— Start of Working data —
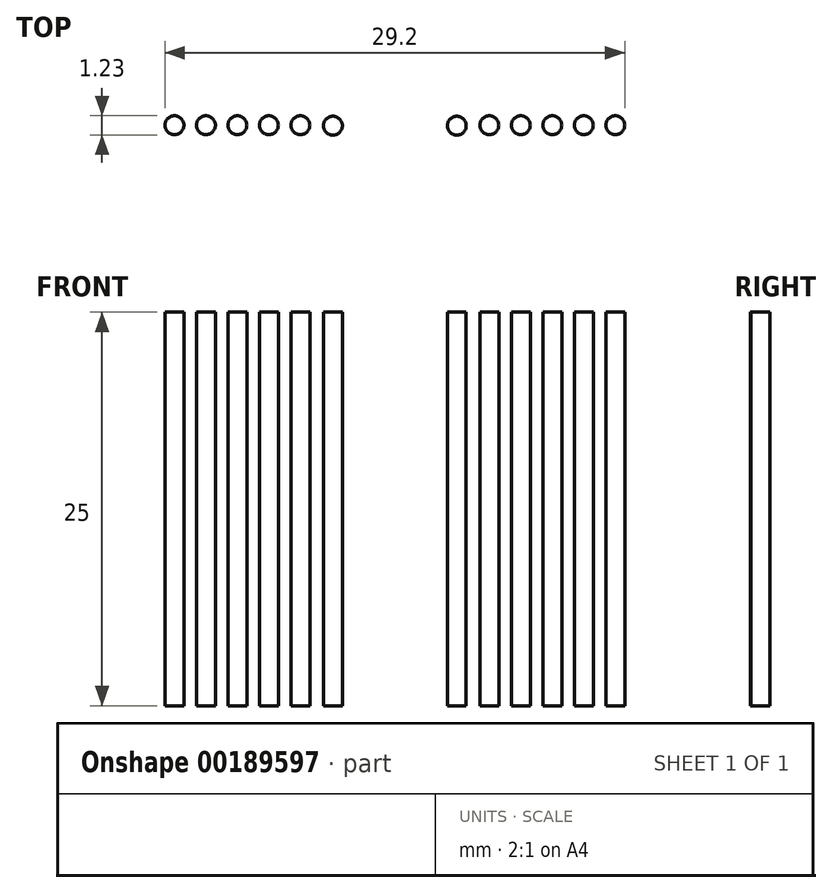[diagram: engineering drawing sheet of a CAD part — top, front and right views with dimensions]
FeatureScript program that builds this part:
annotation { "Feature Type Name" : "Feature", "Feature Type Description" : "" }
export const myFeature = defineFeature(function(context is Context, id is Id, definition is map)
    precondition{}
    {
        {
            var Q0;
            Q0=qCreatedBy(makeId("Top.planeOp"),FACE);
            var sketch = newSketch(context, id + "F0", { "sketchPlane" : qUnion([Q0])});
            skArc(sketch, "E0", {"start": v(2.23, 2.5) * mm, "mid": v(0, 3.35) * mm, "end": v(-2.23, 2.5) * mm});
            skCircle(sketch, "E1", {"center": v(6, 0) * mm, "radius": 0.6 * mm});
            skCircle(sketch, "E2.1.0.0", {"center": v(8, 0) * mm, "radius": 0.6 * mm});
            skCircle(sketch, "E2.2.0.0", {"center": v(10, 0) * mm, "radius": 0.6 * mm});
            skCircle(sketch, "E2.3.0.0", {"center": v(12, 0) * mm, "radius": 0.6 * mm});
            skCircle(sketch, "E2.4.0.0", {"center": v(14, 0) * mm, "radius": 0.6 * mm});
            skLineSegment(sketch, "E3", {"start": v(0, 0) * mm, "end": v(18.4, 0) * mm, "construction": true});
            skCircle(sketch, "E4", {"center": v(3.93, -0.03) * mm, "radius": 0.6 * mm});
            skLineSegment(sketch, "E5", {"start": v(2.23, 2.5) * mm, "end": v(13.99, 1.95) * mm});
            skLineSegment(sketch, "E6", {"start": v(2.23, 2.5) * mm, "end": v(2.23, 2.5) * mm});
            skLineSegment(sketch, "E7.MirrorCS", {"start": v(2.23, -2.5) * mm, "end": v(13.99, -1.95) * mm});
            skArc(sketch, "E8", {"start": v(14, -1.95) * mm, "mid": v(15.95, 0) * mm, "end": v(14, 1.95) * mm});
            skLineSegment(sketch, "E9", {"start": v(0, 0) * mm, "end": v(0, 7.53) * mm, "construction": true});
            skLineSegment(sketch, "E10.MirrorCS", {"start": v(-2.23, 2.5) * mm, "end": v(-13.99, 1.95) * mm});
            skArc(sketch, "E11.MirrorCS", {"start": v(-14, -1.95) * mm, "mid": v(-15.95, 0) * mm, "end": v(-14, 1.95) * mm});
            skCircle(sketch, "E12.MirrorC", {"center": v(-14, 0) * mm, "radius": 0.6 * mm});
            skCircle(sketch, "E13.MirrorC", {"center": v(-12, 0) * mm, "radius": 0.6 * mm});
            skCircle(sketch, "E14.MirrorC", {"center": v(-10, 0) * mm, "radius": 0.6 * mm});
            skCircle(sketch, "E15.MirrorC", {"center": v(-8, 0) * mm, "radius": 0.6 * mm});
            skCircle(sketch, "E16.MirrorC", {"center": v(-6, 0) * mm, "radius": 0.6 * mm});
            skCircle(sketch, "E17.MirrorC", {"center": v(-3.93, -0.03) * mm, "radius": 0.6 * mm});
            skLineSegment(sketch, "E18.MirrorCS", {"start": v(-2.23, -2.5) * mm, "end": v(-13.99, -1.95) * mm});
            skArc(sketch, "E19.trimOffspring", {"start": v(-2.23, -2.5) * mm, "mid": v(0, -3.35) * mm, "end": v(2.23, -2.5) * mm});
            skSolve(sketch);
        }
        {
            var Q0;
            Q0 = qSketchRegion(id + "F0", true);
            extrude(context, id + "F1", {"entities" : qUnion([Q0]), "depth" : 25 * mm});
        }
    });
— End of Working data —
* **Problem to solve**
Which lines in the records contain the string "context"? Show each of those lines in full.

* **Answer for the task**
export const myFeature = defineFeature(function(context is Context, id is Id, definition is map)
            var sketch = newSketch(context, id + "F0", { "sketchPlane" : qUnion([Q0])});
            extrude(context, id + "F1", {"entities" : qUnion([Q0]), "depth" : 25 * mm});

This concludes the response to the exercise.